| Your instructions |
Only the records, repeated exactly, should make up the response.

| Data listing |
◆ ◆ ◆ ◆ ◆
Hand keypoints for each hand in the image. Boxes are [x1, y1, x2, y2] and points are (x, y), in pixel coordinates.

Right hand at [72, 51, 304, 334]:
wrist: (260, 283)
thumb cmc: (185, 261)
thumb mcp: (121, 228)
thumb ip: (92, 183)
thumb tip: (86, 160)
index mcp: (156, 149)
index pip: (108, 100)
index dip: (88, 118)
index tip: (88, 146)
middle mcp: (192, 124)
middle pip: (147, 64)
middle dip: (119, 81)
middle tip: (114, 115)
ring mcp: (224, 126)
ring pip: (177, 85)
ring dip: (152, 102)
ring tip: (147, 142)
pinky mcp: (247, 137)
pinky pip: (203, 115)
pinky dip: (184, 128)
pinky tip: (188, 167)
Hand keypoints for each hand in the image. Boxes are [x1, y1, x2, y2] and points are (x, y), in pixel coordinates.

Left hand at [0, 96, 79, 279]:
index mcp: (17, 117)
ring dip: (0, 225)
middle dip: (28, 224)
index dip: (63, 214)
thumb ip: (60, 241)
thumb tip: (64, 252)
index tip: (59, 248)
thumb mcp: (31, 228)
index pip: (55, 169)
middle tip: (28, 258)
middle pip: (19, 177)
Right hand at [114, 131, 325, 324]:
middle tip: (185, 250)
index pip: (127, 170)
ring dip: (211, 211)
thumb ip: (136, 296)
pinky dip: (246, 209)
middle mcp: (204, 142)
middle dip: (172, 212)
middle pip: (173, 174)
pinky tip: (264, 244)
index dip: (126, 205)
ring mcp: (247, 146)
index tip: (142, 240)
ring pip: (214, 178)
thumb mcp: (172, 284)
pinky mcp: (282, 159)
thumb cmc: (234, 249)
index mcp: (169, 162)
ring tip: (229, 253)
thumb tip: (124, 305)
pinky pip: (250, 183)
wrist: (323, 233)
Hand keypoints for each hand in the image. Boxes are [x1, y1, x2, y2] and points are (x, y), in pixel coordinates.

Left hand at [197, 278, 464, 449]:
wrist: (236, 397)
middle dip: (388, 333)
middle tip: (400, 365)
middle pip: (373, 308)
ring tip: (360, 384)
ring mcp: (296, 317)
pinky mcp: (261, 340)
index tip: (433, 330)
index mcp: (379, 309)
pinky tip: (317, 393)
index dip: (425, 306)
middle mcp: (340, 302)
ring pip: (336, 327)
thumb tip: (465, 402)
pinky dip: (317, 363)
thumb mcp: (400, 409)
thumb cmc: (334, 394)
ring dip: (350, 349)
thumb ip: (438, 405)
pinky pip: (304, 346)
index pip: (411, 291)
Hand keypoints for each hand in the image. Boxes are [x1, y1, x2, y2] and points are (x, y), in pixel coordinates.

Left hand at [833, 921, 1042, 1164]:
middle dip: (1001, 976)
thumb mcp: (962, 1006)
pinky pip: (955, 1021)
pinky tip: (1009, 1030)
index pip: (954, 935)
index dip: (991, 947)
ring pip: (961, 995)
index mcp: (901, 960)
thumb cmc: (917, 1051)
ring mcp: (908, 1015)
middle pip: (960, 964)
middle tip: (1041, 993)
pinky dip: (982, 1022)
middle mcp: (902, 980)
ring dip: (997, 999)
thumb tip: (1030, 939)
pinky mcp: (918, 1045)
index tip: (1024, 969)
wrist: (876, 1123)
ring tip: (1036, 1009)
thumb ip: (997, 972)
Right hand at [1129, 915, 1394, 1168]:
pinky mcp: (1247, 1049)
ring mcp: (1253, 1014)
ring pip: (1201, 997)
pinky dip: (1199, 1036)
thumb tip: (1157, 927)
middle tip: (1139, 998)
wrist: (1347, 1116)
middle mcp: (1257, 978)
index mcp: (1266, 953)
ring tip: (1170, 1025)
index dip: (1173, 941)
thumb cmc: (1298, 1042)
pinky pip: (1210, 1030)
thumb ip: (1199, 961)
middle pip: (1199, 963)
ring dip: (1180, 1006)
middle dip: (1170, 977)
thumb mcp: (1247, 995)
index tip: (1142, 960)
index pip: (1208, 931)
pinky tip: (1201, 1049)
◆ ◆ ◆ ◆ ◆
| Response to the task |
Hand keypoints for each hand in the image. Boxes are [x1, y1, x2, y2] and points are (x, y), in pixel coordinates.

Right hand at [72, 51, 304, 334]:
wrist: (260, 283)
thumb cmc: (185, 261)
thumb mcp: (121, 228)
thumb ip: (92, 183)
thumb tip: (86, 160)
index mcp: (156, 149)
index pip: (108, 100)
index dip: (88, 118)
index tip: (88, 146)
middle mcp: (192, 124)
middle pip: (147, 64)
middle dip: (119, 81)
middle tip: (114, 115)
ring mcp: (224, 126)
ring pip: (177, 85)
ring dip: (152, 102)
ring tip: (147, 142)
pinky mcp: (247, 137)
pinky pip: (203, 115)
pinky dip: (184, 128)
pinky tip: (188, 167)
Hand keypoints for each hand in the image. Boxes are [x1, y1, x2, y2] and points are (x, y), in pixel coordinates.

Left hand at [0, 96, 79, 279]:
index mcp: (17, 117)
ring dip: (0, 225)
middle dip: (28, 224)
index dip: (63, 214)
thumb ip: (60, 241)
thumb tip: (64, 252)
index tip: (59, 248)
thumb mcp: (31, 228)
index pip: (55, 169)
middle tip: (28, 258)
middle pip: (19, 177)
Right hand at [114, 131, 325, 324]:
middle tip: (185, 250)
index pip: (127, 170)
ring dip: (211, 211)
thumb ip: (136, 296)
pinky dip: (246, 209)
middle mcp: (204, 142)
middle dip: (172, 212)
middle pip: (173, 174)
pinky tip: (264, 244)
index dip: (126, 205)
ring mcp: (247, 146)
index tip: (142, 240)
ring pip: (214, 178)
thumb mcp: (172, 284)
pinky mcp: (282, 159)
thumb cmc: (234, 249)
index mcp: (169, 162)
ring tip: (229, 253)
thumb tip: (124, 305)
pinky pip: (250, 183)
wrist: (323, 233)
Hand keypoints for each hand in the image. Boxes are [x1, y1, x2, y2] and points are (x, y), in pixel coordinates.

Left hand at [197, 278, 464, 449]:
wrist: (236, 397)
middle dip: (388, 333)
middle tip: (400, 365)
middle pip: (373, 308)
ring tip: (360, 384)
ring mcp: (296, 317)
pinky mcp: (261, 340)
index tip: (433, 330)
index mcp: (379, 309)
pinky tip: (317, 393)
index dip: (425, 306)
middle mcp: (340, 302)
ring pip: (336, 327)
thumb tip: (465, 402)
pinky dip: (317, 363)
thumb mcp: (400, 409)
thumb cmc: (334, 394)
ring dip: (350, 349)
thumb ip: (438, 405)
pinky pip: (304, 346)
index pip: (411, 291)
Hand keypoints for each hand in the image. Boxes are [x1, y1, x2, y2] and points are (x, y), in pixel coordinates.

Left hand at [833, 921, 1042, 1164]:
middle dip: (1001, 976)
thumb mcp: (962, 1006)
pinky pip: (955, 1021)
pinky tip: (1009, 1030)
index pip: (954, 935)
index dip: (991, 947)
ring pip: (961, 995)
index mcp: (901, 960)
thumb cmc: (917, 1051)
ring mcp: (908, 1015)
middle pip: (960, 964)
middle tip: (1041, 993)
pinky dip: (982, 1022)
middle mcp: (902, 980)
ring dip: (997, 999)
thumb tip: (1030, 939)
pinky mcp: (918, 1045)
index tip: (1024, 969)
wrist: (876, 1123)
ring tip: (1036, 1009)
thumb ip: (997, 972)
Right hand at [1129, 915, 1394, 1168]:
pinky mcp: (1247, 1049)
ring mcp: (1253, 1014)
ring pip: (1201, 997)
pinky dip: (1199, 1036)
thumb tip: (1157, 927)
middle tip: (1139, 998)
wrist: (1347, 1116)
middle mcp: (1257, 978)
index mcp: (1266, 953)
ring tip: (1170, 1025)
index dip: (1173, 941)
thumb cmc: (1298, 1042)
pinky pip: (1210, 1030)
thumb ip: (1199, 961)
middle pip: (1199, 963)
ring dip: (1180, 1006)
middle dip: (1170, 977)
thumb mcp: (1247, 995)
index tip: (1142, 960)
index pip: (1208, 931)
pinky tip: (1201, 1049)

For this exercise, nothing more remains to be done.